However, the arbitrator(s), upon a showing of good cause, may extend the
commencement of the hearing for up to an additional 60 days. The arbitrator(s)
shall provide a concise written statement of reasons for the award. The
arbitration award may be submitted to any court having jurisdiction to be
confirmed and enforced.
(e) The arbitrator(s) will have the authority to decide whether any Claim is
barred by the statute of limitations and, if so, to dismiss the arbitration on
that basis. For purposes of the application of the statute of limitations, the
service on JAMS under applicable JAMS rules of a notice of Claim is the
equivalent of the filing of a lawsuit. Any dispute concerning this arbitration
provision or whether a Claim is arbitratable shall be determined by the
arbitrator(s). The arbitrator(s) shall have the power to award legal fees
pursuant to the terms of this agreement.
(f) This paragraph does not limit the right of any party to: (i) exercise self-
help remedies, such as but not limited to, setoff; (ii) initiate judicial
PROMISSORY NOTE
(Continued) Page 3
================================================================================
or nonjudicial foreclosure against any real or personal property collateral;
(iii) exercise any judicial or power of sale rights, or (iv) act in a court of
law to obtain an interim remedy, such as but not limited to, injunctive relief,
writ of possession or appointment of a receiver, or additional or supplementary
remedies.
(g) The filing of a court action is not intended to constitute a waiver of the
right of any party, including the suing party, thereafter to require submittal
of the Claim to arbitration.
ADDITIONAL DEFAULTS.
Each of the following shall constitute an event of default ("Event of Default")
under this Note:
EVENT OF DEFAULT UNDER RELATED DOCUMENTS. A default or event of default occurs
under the terms of any promissory note, guaranty, pledge agreement, security
agreement or other agreement or instrument executed by Borrower or any
guarantor, pledgor, accommodation party or other obligor in connection with or
relating to this Note.
JUDGMENT. The entry of a judgment against any Borrower or guarantor, pledgor,
accommodation party or other obligor which Lender deems to be of a material
nature, in Lender's sole discretion.
DEFAULT BY AFFILIATES. Any affiliate of Borrower defaults under any loan,
extension of credit, security agreement, purchase or sales agreement, or any
other agreement, in favor of Lender or any other creditor.
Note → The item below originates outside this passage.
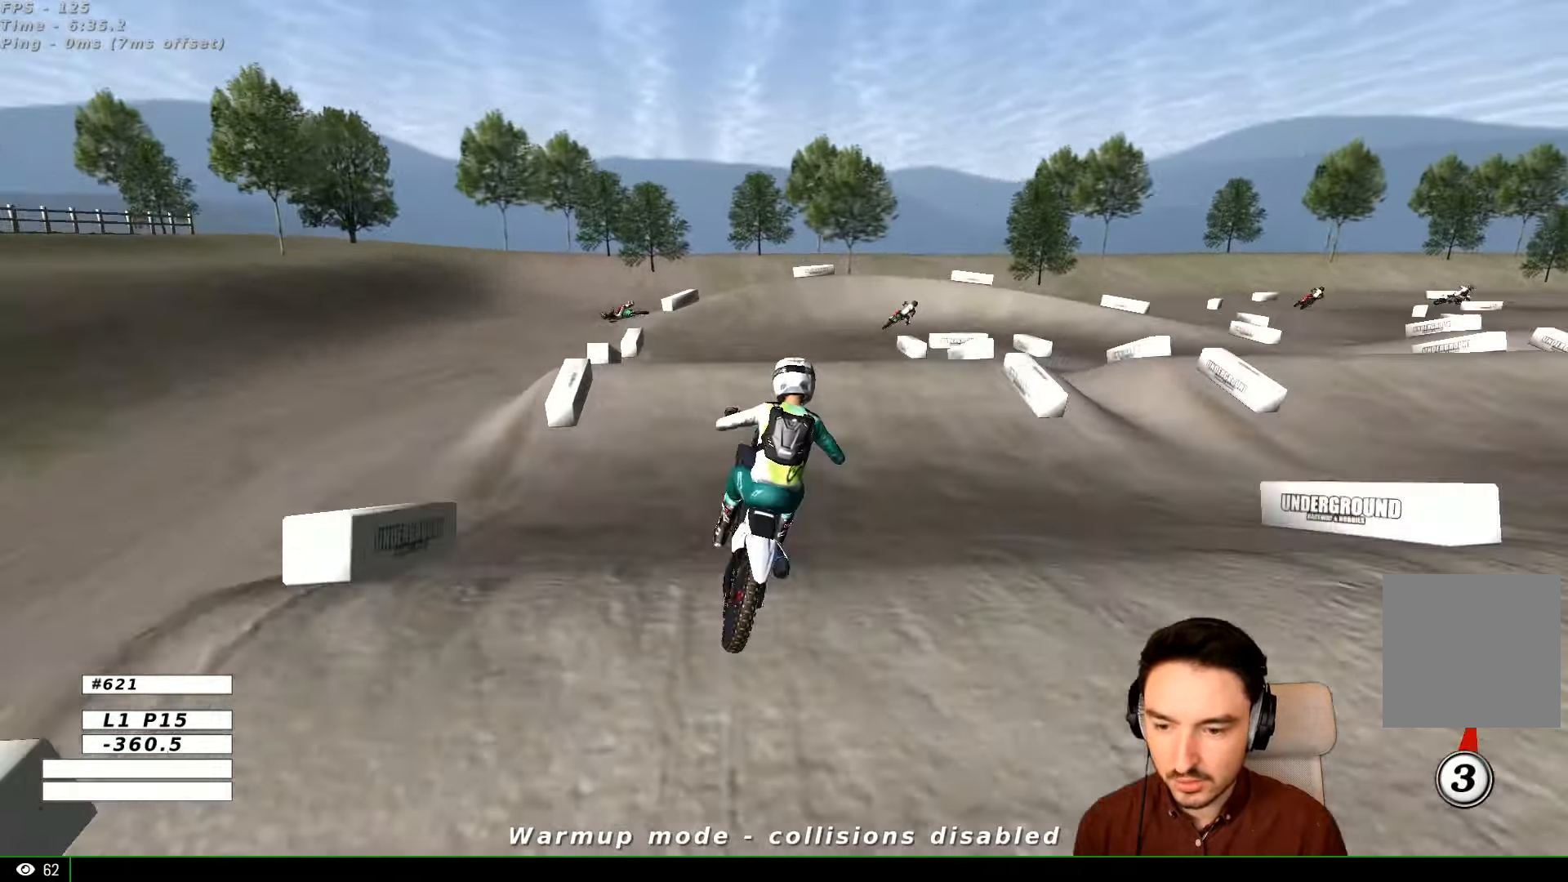
{"buttons": [], "left_stick": "left", "right_stick": "center", "events": [[66, "R2", "up"], [100, "left_stick", "down-right"], [200, "left_stick", "right"], [466, "left_stick", "left"]]}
ADVERSE CHANGE OF OBLIGOR. A material adverse change occurs in the financial
condition of any guarantor, pledgor, accommodation party or other obligor, as
determined by Lender in its sole discretion.
SALE OF NOTE. Assignment. Lender may sell or offer to sell this Note, together
with any and all documents guaranteeing, securing or executed in connection with
this Note, to one or more assignees without notice to or consent of Borrower.
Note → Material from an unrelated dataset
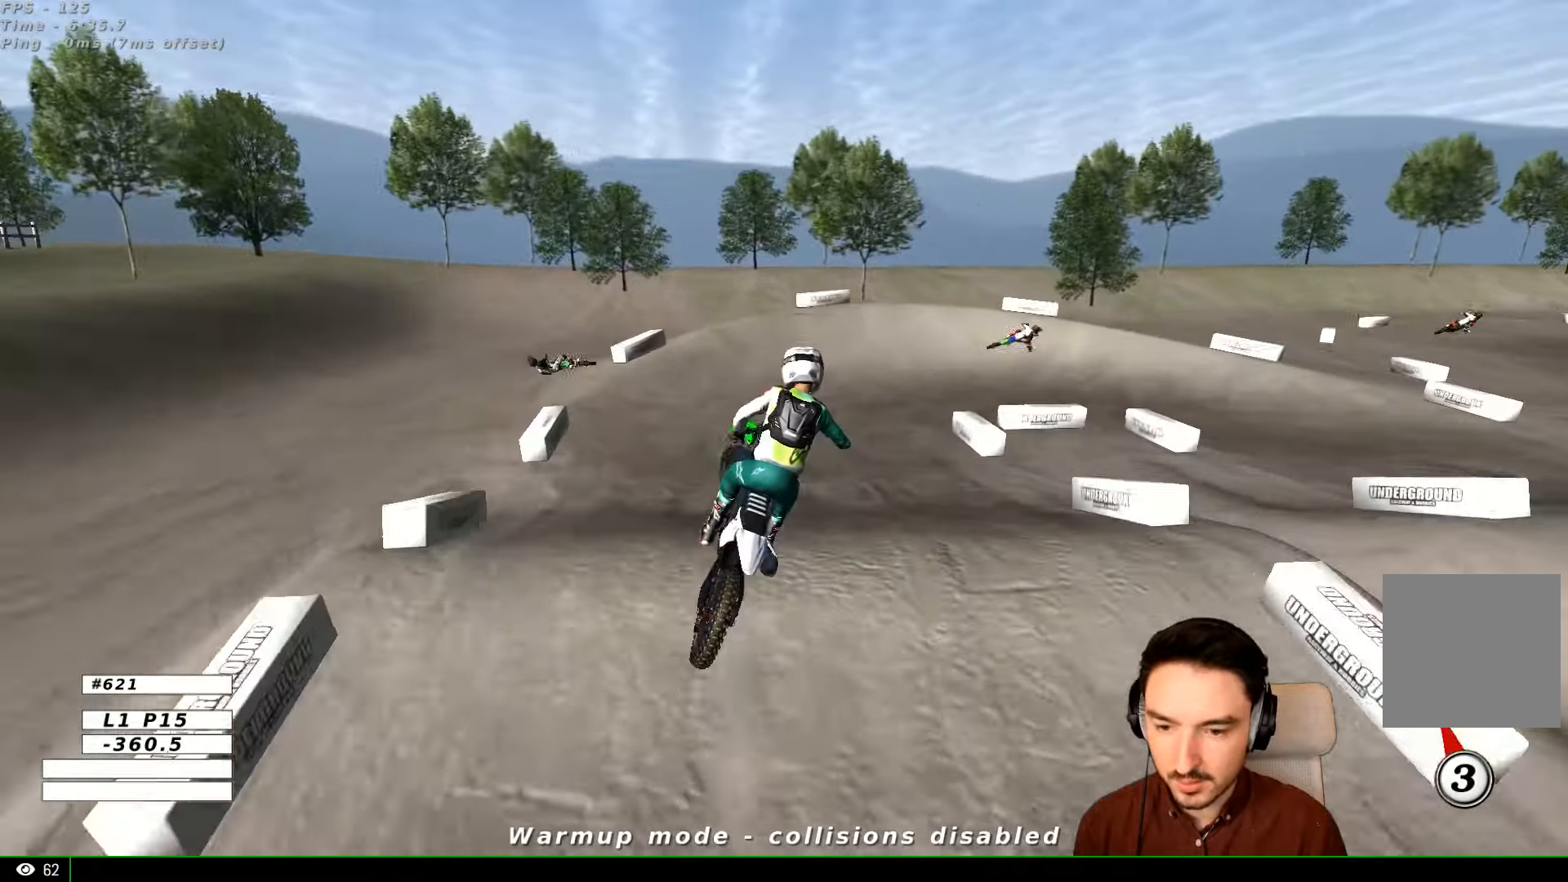
{"buttons": [], "left_stick": "right", "right_stick": "center"}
Lender is hereby authorized to share any information it has pertaining to the
loan evidenced by this Note, including without limitation credit information on
the undersigned, any of its principals, or any guarantors of this Note, to any
such assignee or prospective assignee.
COUNTERPART SIGNATURES. This Note may he executed in any number of counterparts,
each of which when so executed shall be deemed to be an original and all of
which taken together shall constitute one and the same agreement.
PRE BILLING. If the Borrower and Lender elect to use pre-billing calculation,
for each payment date (the "Due Date") the amount of each payment debit will be
determined as follows: On the "Billing Date" Lender will prepare and mail to
Borrower an invoice of the amounts that will be due on that Due Date ("Billed
Amount"). (The "Billing Date" will be a date that is a specified number of
calendar days prior to the Due Date, which number of days will be mutually
agreed from time to time by Lender and Borrower.) The calculation of the Billed
Amount will be made on the assumption that no new extensions of credit or
payments will be made between the Billing Date and the Due Date, and that there
will be no changes in the applicable interest rate. On the Due Date Lender will
debit the Designated Account for the Billed Amount, regardless of the actual
amount due on that date ("Accrued Amount"). If the Due Date does not fall on a
Business Day, Lender shall debit the Designated Account on the first Business
Day following the Due Date. For purposes of this Agreement, "Business Day" means
a day other than Saturday, Sunday or other day on which commercial banks are
authorized to close or are in fact closed in the state where the Lender's
lending office is located. If the Billed Amount debited to the Designated
Account differs from the Accrued Amount, the difference will be treated as
follows: If the Billed Amount is less than the Accrued Amount, the Billed Amount
for the following Due Date will be increased by the amount of the underpayment.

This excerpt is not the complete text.